IV. Pourquoi ai-je fui en Égypte? Avant qu’on eût enfreint mon commandement, il y avait une voie large et lumineuse qui conduisait au ciel; large en l’abondance et la multiplicité des vertus signalées; lumineuse en la sapience divine et en l’obéissance d’une bonne volonté. La volonté donc s’étant changée, il y eut deux voies : l’une conduisait au ciel, et l’autre en éloignait; l’obéissance conduisant au ciel, et la rébellion séduisait. Mais parce que l’élection du bien ou du mal, savoir, obéir ou désobéir, était au libre arbitre, celui-là pèche, quand il veut autrement que je ne veux. Afin donc que l’homme fût sauvé, il fut juste et digne que quelqu’un vînt qui le rachetât, qui eût l’obéissance parfaite et l’innocence, auquel il puisse témoigner l’amour qu’il lui porte, ou bien sa haine. Pour racheter l’homme, il ne fallait pas envoyer un ange, car moi, qui suis Dieu, ne donne point mon honneur et ma gloire à autrui, ni ne s’est point trouvé homme qui me pût apaiser pour soi et moins pour les autres. C’est pourquoi, moi, Dieu juste, suis venu justifier les hommes.
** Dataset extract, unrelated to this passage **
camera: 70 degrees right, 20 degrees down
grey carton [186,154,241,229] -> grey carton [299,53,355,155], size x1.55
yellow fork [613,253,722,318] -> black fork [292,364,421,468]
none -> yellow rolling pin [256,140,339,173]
Quant à ce que j’ai été en Égypte, en cela l’infirmité de mon humanité a été manifestée, et la prophétie a été accomplie, et j’ai donné l’exemple à la postérité qu’il faut quelquefois éviter et fuir la persécution pour un plus grand honneur et gloire de Dieu; mais d’autant que j’étais sollicité et recherché par ceux qui me poursuivaient, le conseil divin a prévalu sur l’humain. Certes, il n’est pas facile de batailler contre Dieu.
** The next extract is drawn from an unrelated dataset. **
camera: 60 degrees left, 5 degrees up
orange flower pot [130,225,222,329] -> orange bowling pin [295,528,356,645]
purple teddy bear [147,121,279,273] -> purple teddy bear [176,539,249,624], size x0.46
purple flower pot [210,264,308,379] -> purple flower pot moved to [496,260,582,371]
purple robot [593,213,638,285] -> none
Quant à ce que les enfants ont été massacrés, cela était la figure de ma passion, le mystère des appelés et le symbole de l’amour divin; car bien que les enfants n’aient porté témoignage de moi par parole, ils en ont pourtant donné par la mort fort convenablement à mon enfance. Certes, il avait été prédit que la louange divine s’accomplirait par le sang des innocents, car bien que la malice des injustes les ait injustement affligés, ma permission néanmoins, toujours juste et bénigne, les a exposés justement à la mort, pour montrer la malice des hommes, les conseils incompréhensibles de ma Divinité et la grandeur de ma piété. Si donc, dans les enfants, la malice injuste s’est montrée furieuse, là même ma miséricorde et le mérite ont surabondé; et là où la langue manqua, la confession et l’âge, là le sang répandu rendait le bien tout parfait.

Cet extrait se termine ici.